Every human being from the day you're born is learning. And so when you go to work and you're doing the same thing over and over again, and you're not learning, you get this sense of stasis that, you know, I'm not going anywhere and, you know, maybe I'll just retire in this job and maybe that'll be the end of that. That's not good for the company, and that's not good for the individual. So we have to find ways in the company to reward growth without waiting for that promotion.
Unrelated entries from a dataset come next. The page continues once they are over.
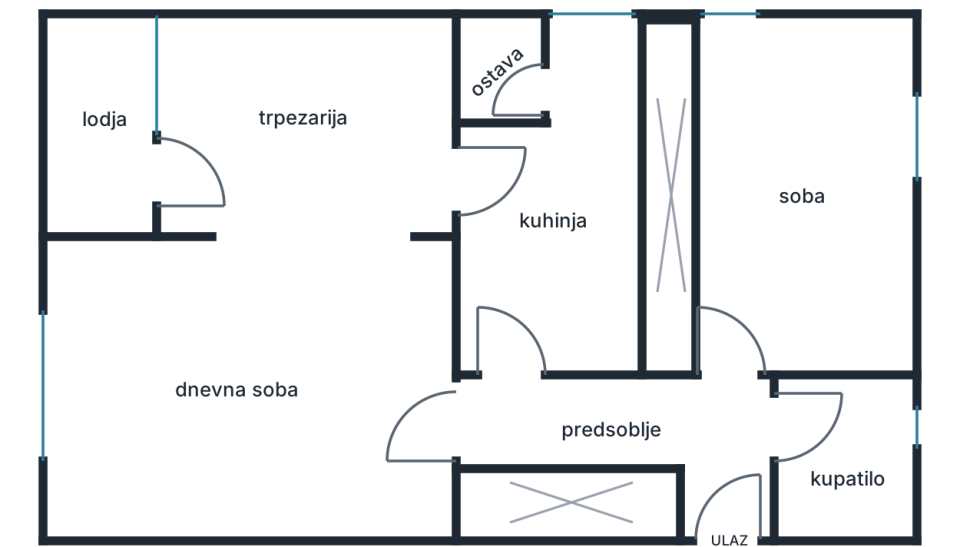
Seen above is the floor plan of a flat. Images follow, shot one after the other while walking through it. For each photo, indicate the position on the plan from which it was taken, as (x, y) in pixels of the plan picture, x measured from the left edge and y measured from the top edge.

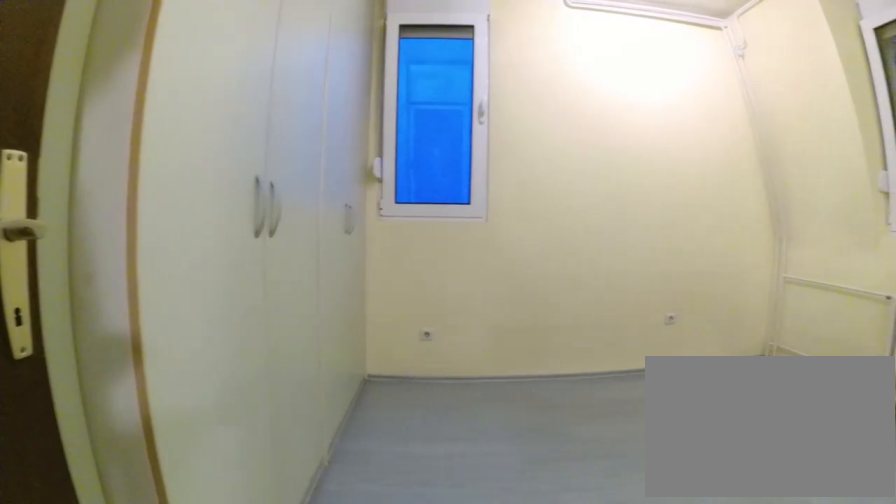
(726, 378)
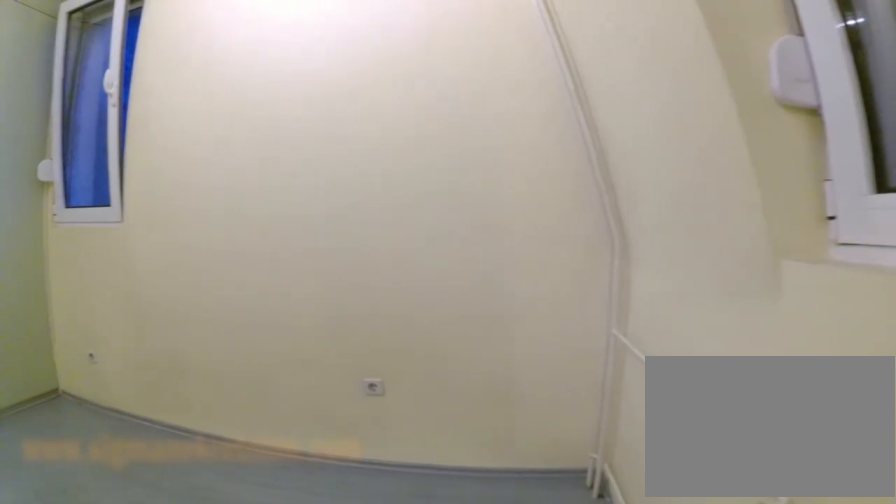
(867, 302)
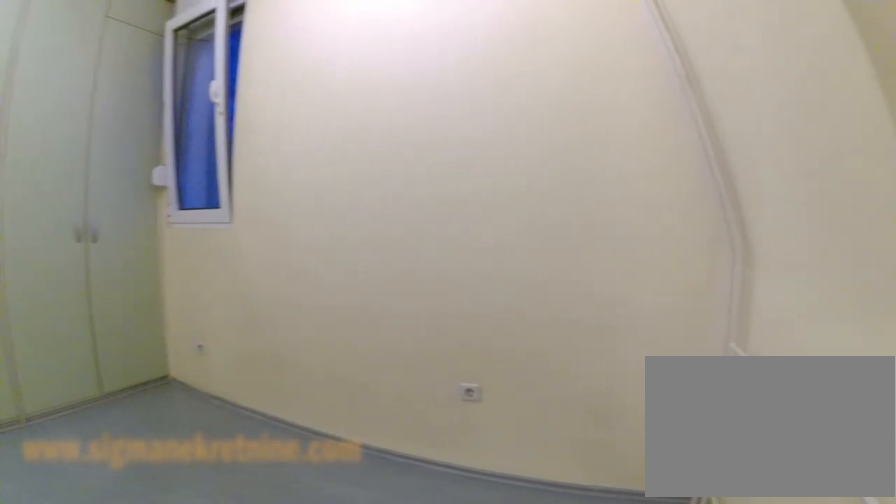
(870, 301)
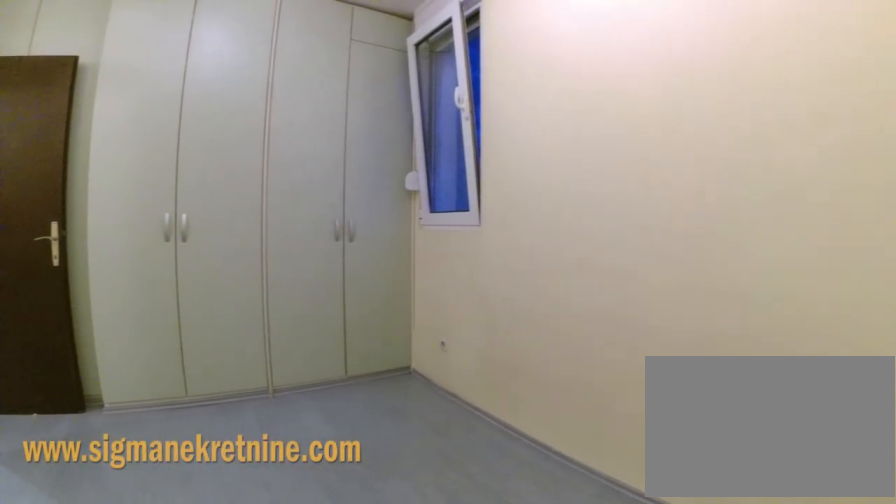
(882, 295)
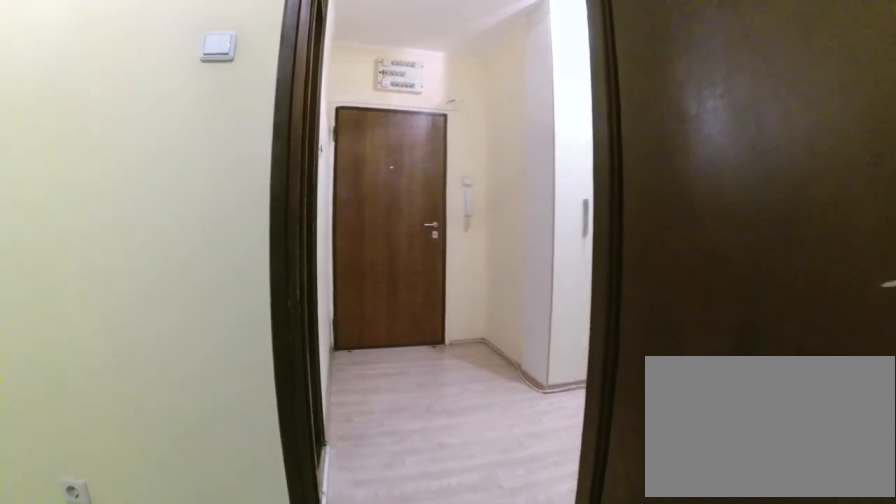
(768, 306)
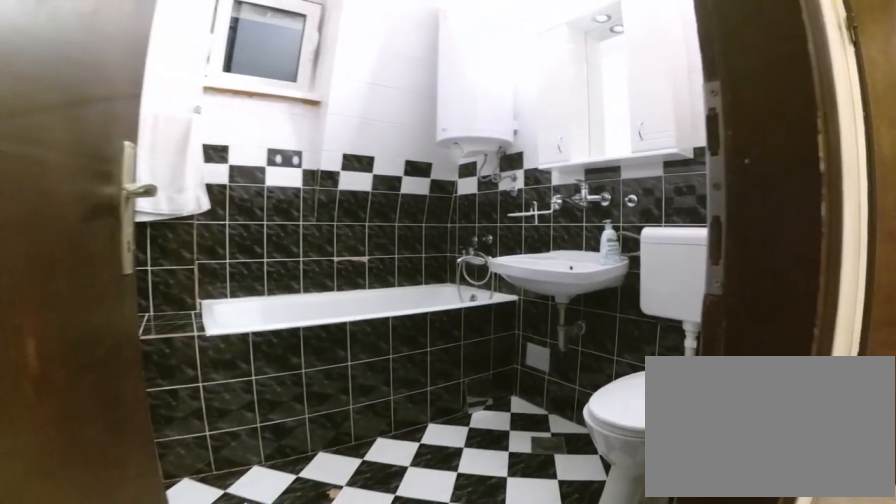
(771, 400)
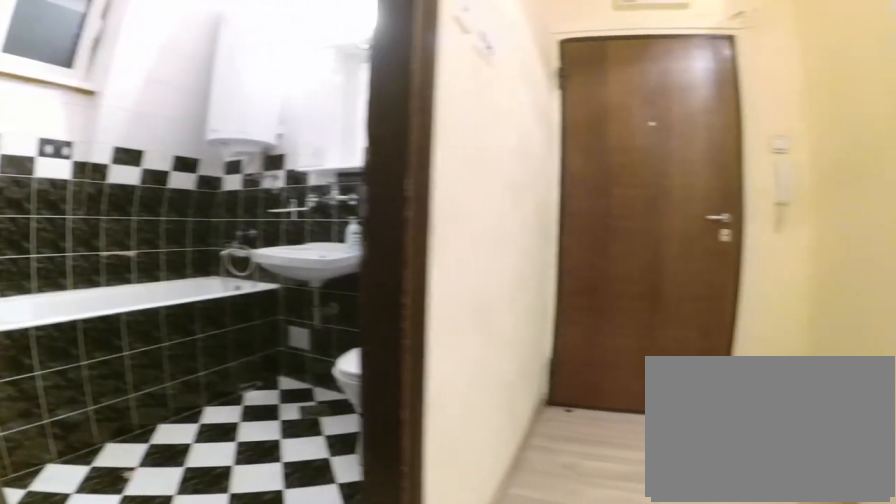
(744, 392)
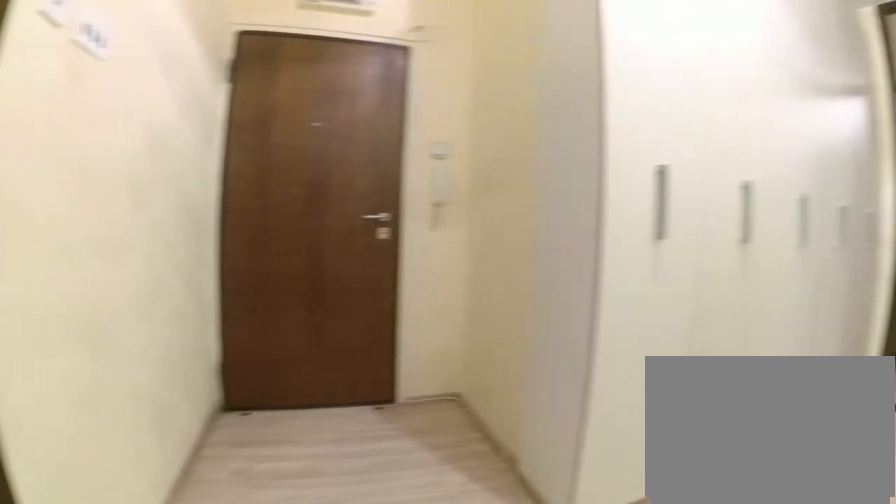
(737, 389)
I remember several times in my career where I would go to my boss and say, "I'm this level, what is it going to take for me to get to the next level?" And I remember one time my boss said to me, "You just need to wait. It takes at least two years." I remember thinking to myself, "That's ridiculous. Why does it take two years?" And he would say, "Because that's the way we do it around here." I was never very good at politics, but I've had an incredibly enriching, successful, fulfilling career in many, many ways and grown in so many ways. The fact that I'm even here doing this video for you is because my career was based on personal, professional growth all the time. And I was lucky enough to have companies that allowed me to do that, or I left the company, went to another one, at times, to get the development and growth that I needed.
The one thing I would say that I've learned over the twenty-five, thirty years that I've been doing this, spending a lot of time in HR is a massive respect for the culture and organizational dynamics of high-performing companies. And if you, as a leader or as an individual or as an HR person, can think systemically about the people issues that are creating the business issues that you're dealing with, you will always be a high performer because every business problem is, at its core, a people problem. And I've learned that again and again and again. And so that is the secret that I would like to share with those of you that are listening.